But I *hate* the current Java platform with a seething passion. I don't really like C, and I can't hire a bunch of Common Lisp or Python programmers off the street. Ada? Probably, but who wants to deal with DoD curmudgeons? So every approach that I can see is a compromise in some respect or another. All the "good" ways to write code have their problems. Perl's problem is that it offers lazy programmers (oops, that was redundant) many, many ways to churn out spaghetti that "works"... for a while.
As un-fond as I am of fuddy-duddy computer scientists, their focus on formal correctness, proofs, and mathematical solutions to problems is really where it's at when you are solving a problem that hasn't been attacked before.
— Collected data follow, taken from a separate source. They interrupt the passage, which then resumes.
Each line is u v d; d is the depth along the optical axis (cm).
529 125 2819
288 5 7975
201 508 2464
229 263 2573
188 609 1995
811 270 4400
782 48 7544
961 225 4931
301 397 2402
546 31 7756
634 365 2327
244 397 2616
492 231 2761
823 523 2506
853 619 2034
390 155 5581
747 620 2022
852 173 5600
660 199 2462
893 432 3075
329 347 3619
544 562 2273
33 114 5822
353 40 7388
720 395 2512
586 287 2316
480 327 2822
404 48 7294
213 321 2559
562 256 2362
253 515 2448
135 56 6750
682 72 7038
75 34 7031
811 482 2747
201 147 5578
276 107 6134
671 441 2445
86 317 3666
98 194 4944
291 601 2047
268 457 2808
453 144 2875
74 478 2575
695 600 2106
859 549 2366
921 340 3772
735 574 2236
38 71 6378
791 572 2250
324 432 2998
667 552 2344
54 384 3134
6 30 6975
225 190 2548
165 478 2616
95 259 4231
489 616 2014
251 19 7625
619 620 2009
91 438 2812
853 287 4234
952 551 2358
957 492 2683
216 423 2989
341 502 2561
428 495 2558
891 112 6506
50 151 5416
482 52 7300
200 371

If you're just re-inventing the wheel, Perl (or any other language) is fine, but if you need to parallelize development of some fast, bug-free innards code, it isn't what you want to release in.
I use Perl on a daily basis for configuration, scripts, etc. because it's the best tool for those jobs. Right now I am the only programmer on my team. When that changes again, I'm going to have to go back to a more easily maintained solution, which looks like it'll be PHP+C for most of my tasks. (did I mention that I hate Java with a seething passion? Too much work for too little payoff) This isn't too tough since PHP and Perl have equivalent means of using extension classes, etc. and PHP is actually easier than Perl to integrate directly with C (across-the-board, not just using Inline.pm, which I admit rules). Work with a large team doing development with some custom extension code, etc. and I'll bet dollars to donuts that you, too, will one day shrug your shoulders and admit that Perl is not right for all types of work. It's also a bit baroque and the syntax can be frustrating for people who aren't from a Unix background. I started out sharing your perspective years ago because Perl is SO very wonderful when you're working all by yourself. But it isn't so great when you're with a team. Especially if you are working on code that is inter-dependent with other programmers, it's important to be using the same or similar approaches to solving problems, and this is anathema to the TMTOWTDI credo at the heart of Perl. I'm not going to hedge on this claim -- I, too, make a LOT of money writing Perl and other code, I've done so for years, I appreciate the CPAN and Perl community, and I try to give back -- but I refuse to be a simp and just crow about how great Perl is for EVERY situation, when I have seen so much evidence to the contrary.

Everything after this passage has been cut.